The participants were instructed that their goal was to control a reward-related region in their brains by imagining rewarding stimuli, actions, or events. We have previously shown that reward imagination activates SN/VTA with conventional fMRI86. Prior to scanning, we provided examples of such rewards, including palatable food items, motivating achievements, positive experiences with friends and family, favourite leisure activity or romantic imagery. We encouraged participants to use these different rewards as potential strategies for upregulating reward-related activity during the cue ‘Happy Time!’, here referred to as IMAGINE_REWARD condition. In contrast, during the cue ‘Rest’ (here referred to as REST condition), participants were asked to perform neutral imagery, such as mental calculation to reduce reward-related activity. In both conditions, the real-time SN/VTA BOLD signal was continuously fed back to the participant in the form of a smiley that translated vertically in proportion to the signal (Fig. 7). Prior to training, participants were familiarized with the 5 s delay of the hemodynamic response affecting the display of the feedback and were asked not to move or change their breathing during the neurofeedback training.

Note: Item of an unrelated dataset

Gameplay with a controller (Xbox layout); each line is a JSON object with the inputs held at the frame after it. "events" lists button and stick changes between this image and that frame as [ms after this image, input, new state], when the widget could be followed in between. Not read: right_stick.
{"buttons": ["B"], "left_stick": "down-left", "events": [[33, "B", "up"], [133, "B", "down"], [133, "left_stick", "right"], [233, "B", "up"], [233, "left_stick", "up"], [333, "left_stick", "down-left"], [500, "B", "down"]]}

The control group received identical instructions and was debriefed after the session about the inversion of the feedback signal.

Each neurofeedback session comprised: a pre-training imagery baseline run without any feedback, three (Study 1) or two (Study 2) training runs during which neurofeedback was presented (as Study 2 also investigated patients, training was limited to two runs), and a transfer run (i.e., without feedback). Each of these runs comprised nine blocks of IMAGINE_REWARD and REST conditions, each lasting 20 s. To determine the current level of the feedback signal in the neurofeedback sessions, we used the average of the last five volumes of the previous REST condition as reference value (minimizing drift and motion effects) and employed a moving average of the previous three volumes to reduce noise. In the standard feedback group, the smiley moved up with increasing percent signal change in the SN/VTA BOLD signal and changed colour from red to yellow (Fig. 7a). In the inverted feedback group, the smiley moved up and turned yellow with decreasing SN/VTA BOLD signal.

### SN/VTA region-of-interest (ROI)

In both studies, the target region for neurofeedback, i.e. the substantia nigra (SN) and ventral tegmental area (VTA), was structurally identified using individual anatomical scans. Since the individual mask definition slightly differed between Study 1 and 2 (T1-weighted scans in Study 1 and T2-weighted scans in Study 2), we used an independent mask for our post-hoc analysis. By this, we can control for individual differences between experimenter ROI selection strategies, avoid interpolation confounds due to warping by normalization and use a reliable seed region for functional connectivity analysis. Specifically, we used the probabilistic mask of the SN and VTA as defined by87, which is based on a large sample (148 datasets) and available on https://www.adcocklab.org/neuroimaging-tools (download August 2018). Figure 7b illustrates the mask within the brain. From this mask, we extracted and averaged SN/VTA activity for each participant using custom-made scripts in Matlab R2016b.

### Degree of regulation transfer (DRT)

We assessed the effects of individual differences in performance to characterise participants on a continuous regulation scale. The measure of successful self-regulation was defined as individual degree of regulation transfer (DRT). We calculated DRT both for the midbrain and non-midbrain regions, i.e. as the condition-specific signal difference between post-training (Transfer) and pre-training (Baseline) runs:

$${DRT}= \; ({{BOLD}}_{\{{IMAGINE}{{{{\_}}}}{REWARD},{Transfer}\}}-{{BOLD}}_{\{{REST},{Transfer}\}})\\ -({{BOLD}}_{\{{IMAGINE}{{{{\_}}}}{REWARD},{Baseline}\}}-{{BOLD}}_{\{{REST},{Baseline}\}})$$
(1)

Thus, a positive DRT corresponds to a relative increase in post-training (midbrain or non-midbrain) BOLD activity compared to pre-training BOLD activity for the contrast IMAGINE_REWARD minus REST. It is essential to note that during these two runs (pre-training baseline, post-training transfer) no neurofeedback was presented. The absence of feedback ensures comparability between participants in the different groups, as the perception and processing of the feedback signal during the training runs might be different and influence the SN/VTA signal itself.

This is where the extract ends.